Among the entries below, find the lines with "using" and copy them.

== Available data ==

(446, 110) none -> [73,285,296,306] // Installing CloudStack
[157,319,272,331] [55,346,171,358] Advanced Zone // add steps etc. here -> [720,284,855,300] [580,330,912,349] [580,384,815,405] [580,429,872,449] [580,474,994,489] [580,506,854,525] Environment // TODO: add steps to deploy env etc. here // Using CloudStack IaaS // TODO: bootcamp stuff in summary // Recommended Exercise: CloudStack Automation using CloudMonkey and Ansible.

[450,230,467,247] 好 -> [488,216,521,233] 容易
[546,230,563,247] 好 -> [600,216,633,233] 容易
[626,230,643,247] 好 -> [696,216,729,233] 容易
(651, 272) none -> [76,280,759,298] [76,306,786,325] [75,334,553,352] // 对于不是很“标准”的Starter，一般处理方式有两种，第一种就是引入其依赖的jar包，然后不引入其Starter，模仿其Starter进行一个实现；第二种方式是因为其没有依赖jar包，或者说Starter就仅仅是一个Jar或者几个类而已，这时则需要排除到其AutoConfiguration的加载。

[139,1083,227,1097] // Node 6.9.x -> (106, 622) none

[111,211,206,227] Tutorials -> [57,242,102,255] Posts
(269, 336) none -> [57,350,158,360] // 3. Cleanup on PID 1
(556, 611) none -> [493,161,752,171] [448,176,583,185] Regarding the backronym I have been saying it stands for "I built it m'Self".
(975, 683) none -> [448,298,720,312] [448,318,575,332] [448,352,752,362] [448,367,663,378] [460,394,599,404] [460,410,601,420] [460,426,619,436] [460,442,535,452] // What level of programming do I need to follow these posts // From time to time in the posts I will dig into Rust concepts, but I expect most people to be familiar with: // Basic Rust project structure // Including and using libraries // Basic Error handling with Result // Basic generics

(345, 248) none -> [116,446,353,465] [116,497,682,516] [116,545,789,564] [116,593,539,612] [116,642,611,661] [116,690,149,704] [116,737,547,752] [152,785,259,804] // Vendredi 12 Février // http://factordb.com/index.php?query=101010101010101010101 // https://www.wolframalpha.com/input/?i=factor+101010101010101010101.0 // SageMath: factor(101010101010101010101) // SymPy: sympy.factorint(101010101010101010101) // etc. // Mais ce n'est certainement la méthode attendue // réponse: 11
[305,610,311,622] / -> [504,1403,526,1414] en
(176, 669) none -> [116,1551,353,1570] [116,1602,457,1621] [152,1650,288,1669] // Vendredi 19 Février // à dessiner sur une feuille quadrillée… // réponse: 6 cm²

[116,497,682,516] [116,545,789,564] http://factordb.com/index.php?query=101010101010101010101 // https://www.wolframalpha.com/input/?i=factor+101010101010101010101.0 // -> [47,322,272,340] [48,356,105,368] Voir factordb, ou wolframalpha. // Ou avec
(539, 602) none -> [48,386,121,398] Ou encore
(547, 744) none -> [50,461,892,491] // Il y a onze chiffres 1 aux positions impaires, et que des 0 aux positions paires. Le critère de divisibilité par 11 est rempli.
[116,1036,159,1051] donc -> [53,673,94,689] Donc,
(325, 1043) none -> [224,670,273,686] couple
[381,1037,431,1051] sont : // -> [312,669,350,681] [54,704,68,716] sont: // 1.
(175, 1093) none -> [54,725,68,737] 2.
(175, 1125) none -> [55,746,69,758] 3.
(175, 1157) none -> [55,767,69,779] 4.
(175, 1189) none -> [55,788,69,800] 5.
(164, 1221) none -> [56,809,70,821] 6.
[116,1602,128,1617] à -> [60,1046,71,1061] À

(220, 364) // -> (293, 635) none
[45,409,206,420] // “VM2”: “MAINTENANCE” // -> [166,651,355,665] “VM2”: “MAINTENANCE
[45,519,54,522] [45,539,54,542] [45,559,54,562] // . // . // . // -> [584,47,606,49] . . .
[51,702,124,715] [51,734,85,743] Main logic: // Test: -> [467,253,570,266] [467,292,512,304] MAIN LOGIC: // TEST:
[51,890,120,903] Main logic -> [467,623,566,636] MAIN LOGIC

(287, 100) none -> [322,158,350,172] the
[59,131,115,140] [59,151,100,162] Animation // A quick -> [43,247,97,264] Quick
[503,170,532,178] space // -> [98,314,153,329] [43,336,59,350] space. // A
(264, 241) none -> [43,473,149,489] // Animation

===

- _Exercise answer_
[157,319,272,331] [55,346,171,358] Advanced Zone // add steps etc. here -> [720,284,855,300] [580,330,912,349] [580,384,815,405] [580,429,872,449] [580,474,994,489] [580,506,854,525] Environment // TODO: add steps to deploy env etc. here // Using CloudStack IaaS // TODO: bootcamp stuff in summary // Recommended Exercise: CloudStack Automation using CloudMonkey and Ansible.
(975, 683) none -> [448,298,720,312] [448,318,575,332] [448,352,752,362] [448,367,663,378] [460,394,599,404] [460,410,601,420] [460,426,619,436] [460,442,535,452] // What level of programming do I need to follow these posts // From time to time in the posts I will dig into Rust concepts, but I expect most people to be familiar with: // Basic Rust project structure // Including and using libraries // Basic Error handling with Result // Basic generics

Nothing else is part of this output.